These are the key concepts you need to understand to accurately answer the question.

Regression Line Equation

A regression line equation is a mathematical representation of the best-fit line through a set of data points, describing the relationship between two variables. The equation often takes the form of \( y = b_0 + b_1 x \), where \( y \) represents the dependent variable, \( x \) is the independent variable, and \( b_0 \) and \( b_1 \) are the intercept and slope, respectively.

In our current exercise, we calculated the regression line equation to be \( y = 122.105 - 0.933x \). This means that when you input a value for the unit weight \( x \), you can predict the corresponding porosity \( y \). The slope and intercept found point to this particular line as the best linear representation of the dataset.

Slope Interpretation

The slope \( b_1 \) in a regression equation is crucial as it indicates the rate of change in the dependent variable \( y \) for a one-unit change in the independent variable \( x \). It tells you the direction and steepness of the line. In our situation, our slope is \(-0.933\).

This negative slope suggests that as unit weight \( x \) increases by one pound per cubic foot (pcf), porosity \( y \) decreases by about 0.933%. This inverse relationship implies that heavier concrete specimens tend to be less porous. Such insights enable us to make informed predictions about material behavior in different conditions. This understanding is particularly crucial for applications like creating drainage-optimized concrete.

Residuals Calculation

Residuals are the differences between the observed values \( y_i \) and the predicted values \( \hat{y}_i \) from our regression line. They help determine how well the line fits the actual data. In simple terms, residuals show the deviation of each data point from the estimated line.

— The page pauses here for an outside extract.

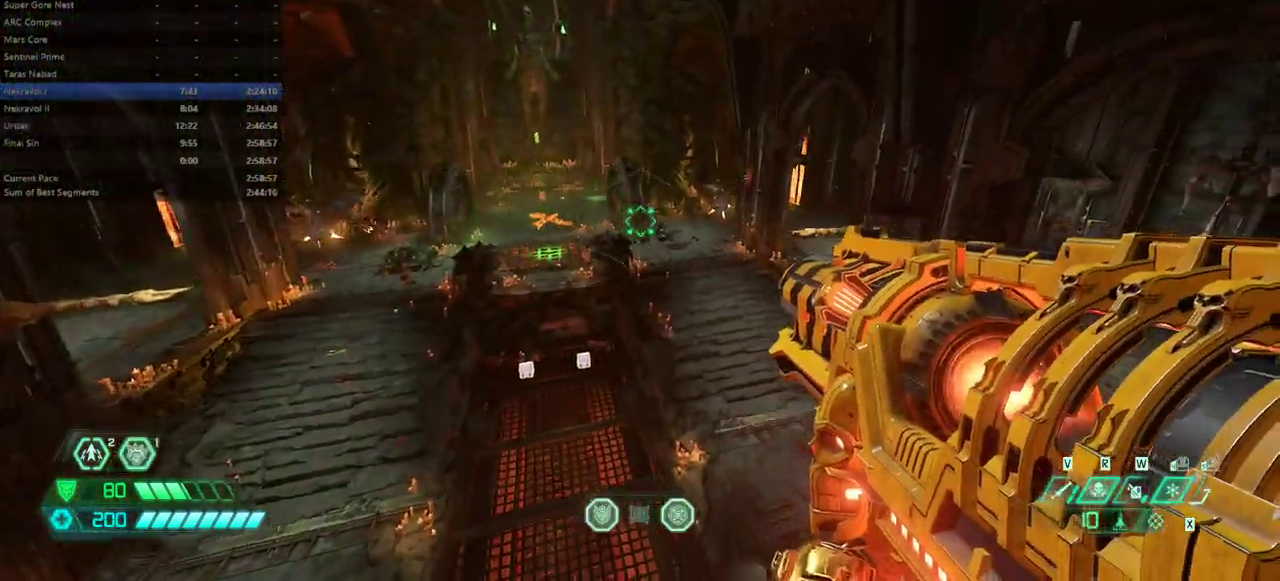
{"keys": [], "mouse": [], "events": [[100, "tab", "up"], [200, "e", "down"], [300, "e", "up"], [367, "e", "down"], [433, "e", "up"]]}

For our dataset, considering the first observation with \( x=99.0 \) and \( y=28.8 \), the predicted porosity becomes \( 28.8 - (122.105 - 0.933 \times 99.0) = 5.685 \). Similarly, for \( x=101.1 \), \( y=27.9 \), the residual is \( 4.792 \).

Small residuals indicate that the regression line closely matches the data points, which is desirable as it hints at a strong model fit.

Variance Explanation

Variance in regression analysis refers to the extent that data points differ from the mean value of the dependent variable. It's central to understanding how much of the variation in \( y \) our regression model can explain. It is often measured via the R-squared statistic, which gives a proportion of the variance captured by the model.

In our case, an R-squared value of 0.9792 was found. This means an admirable 97.92% of the variance in porosity is explained by the linear relationship between unit weight and porosity.

This high value assures us that the model effectively captures most of the variability, offering confidence in its predictions and analyses. Variance analysis thus serves as a key indicator of model reliability and accuracy.